Scalin v. Societe Nationale SNCF SA

Federal 7th Circuit Court
Civil Court
Foreign Sovereign Immunities Act
Citation
Case Number: 
No. 18-1887
Decision Date: 
August 6, 2021
Federal District: 
N.D. Ill., E. Div.
Holding: 
Affirmed

Dist. Ct. did not err in dismissing plaintiffs’ lawsuit, alleging that defendant played role in assisting Nazi regime during World War II in stealing possessions of individuals being sent to death camps. Dist. Ct. based dismissal on finding that comity-based abstention applied because plaintiffs should have filed instant lawsuit with French Administrative claims system, even though plaintiffs relied on expropriation exception to Foreign Sovereign Immunities Act (FSIA) to provide jurisdiction for instant lawsuit.

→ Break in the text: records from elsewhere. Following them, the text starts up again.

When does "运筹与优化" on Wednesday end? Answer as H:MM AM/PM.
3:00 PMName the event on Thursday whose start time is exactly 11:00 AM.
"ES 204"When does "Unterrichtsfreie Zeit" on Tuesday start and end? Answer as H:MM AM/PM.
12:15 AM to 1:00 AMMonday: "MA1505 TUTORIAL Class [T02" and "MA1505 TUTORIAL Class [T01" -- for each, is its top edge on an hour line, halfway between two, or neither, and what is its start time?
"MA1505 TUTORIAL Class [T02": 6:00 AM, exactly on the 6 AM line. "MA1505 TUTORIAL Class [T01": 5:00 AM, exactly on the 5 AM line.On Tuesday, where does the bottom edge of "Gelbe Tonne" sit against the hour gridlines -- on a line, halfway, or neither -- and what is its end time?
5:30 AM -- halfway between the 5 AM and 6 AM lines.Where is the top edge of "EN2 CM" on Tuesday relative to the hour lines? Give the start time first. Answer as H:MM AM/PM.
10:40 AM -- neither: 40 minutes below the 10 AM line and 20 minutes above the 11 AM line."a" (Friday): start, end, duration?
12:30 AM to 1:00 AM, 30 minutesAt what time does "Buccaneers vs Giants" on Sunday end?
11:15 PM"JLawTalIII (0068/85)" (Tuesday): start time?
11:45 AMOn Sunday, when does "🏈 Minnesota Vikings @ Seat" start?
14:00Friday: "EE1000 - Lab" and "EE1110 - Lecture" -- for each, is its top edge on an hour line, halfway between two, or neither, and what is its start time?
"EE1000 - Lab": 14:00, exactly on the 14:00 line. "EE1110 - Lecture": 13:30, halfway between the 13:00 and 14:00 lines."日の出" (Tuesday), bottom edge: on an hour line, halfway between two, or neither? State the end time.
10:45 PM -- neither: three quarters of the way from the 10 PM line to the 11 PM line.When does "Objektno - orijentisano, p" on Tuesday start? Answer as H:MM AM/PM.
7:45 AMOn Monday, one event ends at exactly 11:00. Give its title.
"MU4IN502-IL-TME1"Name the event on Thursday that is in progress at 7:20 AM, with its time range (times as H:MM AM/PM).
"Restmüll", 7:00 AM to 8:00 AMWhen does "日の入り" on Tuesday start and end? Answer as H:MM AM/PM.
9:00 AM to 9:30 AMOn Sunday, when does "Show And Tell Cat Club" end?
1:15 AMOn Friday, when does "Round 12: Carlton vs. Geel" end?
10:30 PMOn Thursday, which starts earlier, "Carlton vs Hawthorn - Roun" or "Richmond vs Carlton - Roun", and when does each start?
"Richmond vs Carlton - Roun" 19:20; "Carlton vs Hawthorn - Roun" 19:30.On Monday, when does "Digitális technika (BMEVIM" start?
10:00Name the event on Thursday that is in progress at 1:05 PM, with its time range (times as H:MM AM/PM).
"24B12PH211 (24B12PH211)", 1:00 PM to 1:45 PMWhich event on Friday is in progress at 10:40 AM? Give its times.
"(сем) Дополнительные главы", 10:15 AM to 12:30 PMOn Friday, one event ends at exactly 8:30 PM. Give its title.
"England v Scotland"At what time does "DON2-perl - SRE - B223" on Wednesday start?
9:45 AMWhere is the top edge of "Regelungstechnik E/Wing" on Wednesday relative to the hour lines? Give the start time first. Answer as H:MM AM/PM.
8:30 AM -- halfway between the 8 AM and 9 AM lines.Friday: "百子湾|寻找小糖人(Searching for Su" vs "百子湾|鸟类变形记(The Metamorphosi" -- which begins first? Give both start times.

However, Ct. of Appeals found that dismissal was proper in instant triple-foreign lawsuit, i.e., plaintiffs alleged that nationals of country other than U.S. were injured by foreign entity in foreign nation, since: (1) Supreme Ct. decision in Nestle USA, Inc., 141 S.Ct. 1931, found that Alien Tort Statute, 28 USC section 1350, does not provide remedy for triple-foreign event and does not apply where wrongful acts are unconnected to U.S. or its citizens; (2) plaintiffs could not base their substantive claims on expropriation exception to FSIA; and (3) plaintiff failed to identify any other basis for their substantive claims. Ct. further noted that had plaintiffs articulated legitimate basis for their substantive claims, then abstention doctrine would have been appropriate basis to dismiss plaintiffs’ claims.